Noalwa hung her head.

“Where did Mononchee meet him?” said she.

“I saw him here!” vehemently replied the warrior, “here—standing on this very spot. I saw his hand grasp yours; nay, kneeling at your feet. I saw his eager look whilst you poured into his ear words which should have been kept for Mononchee!”

“Be it so then,” cried the maiden, her lips quivering with insulted pride, and her heart torn with the agony which the unjust but perhaps reasonable suspicion of her lover caused, “be it so! for I told him to go—ere he told me a tale of love—to his tent and behold the wasted form and the sunken eye of Tituba, his wife, once loved and cherished—now neglected. I told him that I could never be his, and that any one who suspected Noalwa would so dishonor herself as to break her faith with another, could not be worthy of her love. Mononchee suspects her, and to him let her words be applied.”

“But why suffer the Namasket to hold your hand? Why play with the serpent just ready to strike deep his fangs?”

“Mononchee is a keen-eyed warrior,” said the maid in irony, “he saw the hawk, but not the wren that drove him from her nest. He saw Annawon at the feet and holding the hand of Noalwa, but did not observe with what scorn she looked upon him—did not mark how she spurned and drove him from her.”

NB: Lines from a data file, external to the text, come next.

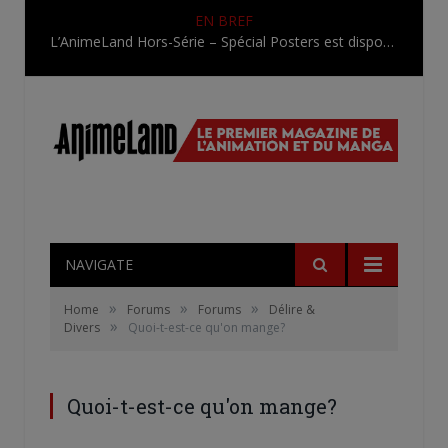
EN BREF
L’AnimeLand Hors-Série – Spécial Posters est disponible !
NAVIGATE
»
»
»
Home
Forums
Forums
Délire &
»
Divers
Quoi-t-est-ce qu'on mange?
Quoi-t-est-ce qu'on mange?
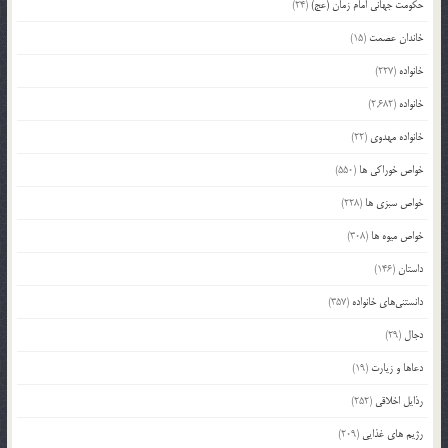
حکومت جهانی امام زمان (عج)
(24)
خاندان عصمت
(15)
خانواده
(227)
خانواده
(2,682)
خانواده مهدوی
(22)
خواص خوراکی ها
(550)
خواص سبزی ها
(228)
خواص میوه ها
(308)
داستان
(146)
دانستنی‌های خانواده
(357)
دجال
(29)
دعاها و زیارت
(19)
رذایل اخلاقی
(252)
رژیم های غذایی
(209)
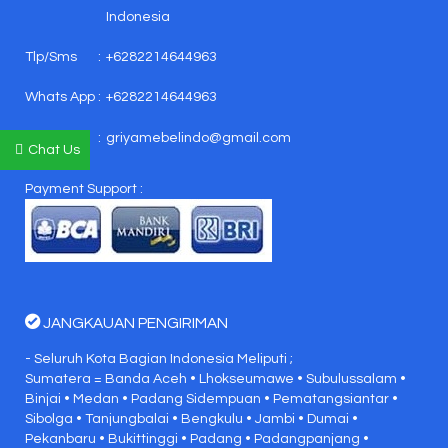
Indonesia
Tlp/Sms
:
+6282214644963
Whats App
:
+6282214644963
E-mail
:
griyamebelindo@gmail.com
Chat Us
Payment Support :
JANGKAUAN PENGIRIMAN
- Seluruh Kota Bagian Indonesia Meliputi ;
Sumatera = Banda Aceh • Lhokseumawe • Subulussalam •
Binjai • Medan • Padang Sidempuan • Pematangsiantar •
Sibolga • Tanjungbalai • Bengkulu • Jambi • Dumai •
Pekanbaru • Bukittinggi • Padang • Padangpanjang •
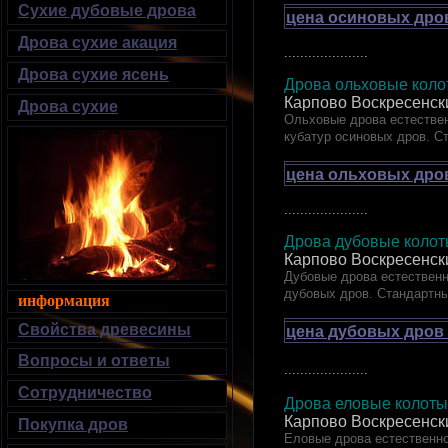
Сухие дубовые дрова
цена осиновых дров
Дрова сухие акация
.....................
Дрова сухие ясень
Дрова ольховые колот
Карпово Воскресенск
Дрова сухие
Ольховые дрова естествен
кубатур осиновых дров. С
цена ольховых дров
.....................
Дрова дубовые ко
Карпово Воскресенск
Дубовые дрова естественн
дубовых дров. Стандартн
информация
Свойства древесины
цена дубовых дров 
Вопросы и ответы
.....................
Сотрудничество
Дрова еловые кол
Карпово Воскресенск
Покупка дров
Еловые дрова естественно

“I was deceived,” answered the repentant lover; “Noalwa has a pure heart, and never again will I distrust her. Seest thou that moon hanging yonder over the clear water? When it is again round and full, as it is to-night, Mononchee will come to take Noalwa for his wife. Will she be ready to go with him then to dwell where the hills are high and the deer are plenty?”

“I am yours—yours only,” and her blushing face was hid in his bosom.

After sitting for about an hour, the young man arose. “I must return,” said he, “to my people. Remember the full moon, Noalwa,” and he strode rapidly away.

A few days after the above occurrence the Namaskets were invited by the Wannamoisetts to partake of a grand feast of deer and bears’ flesh at their village in the mountains. Accordingly a large party of the active men of the tribe started one morning, and the evening of the next day found them with their friends at Cohammock. The Wannamoisetts had made their preparations on a grand, and, for them, magnificent scale. Piles of plump deer and still richer bears’ meat lay around, while kettles of dried sweet corn and beans, of the last year’s growth, were already simmering over the small fires, that the hard kernels might become well softened and ready for use on the morrow.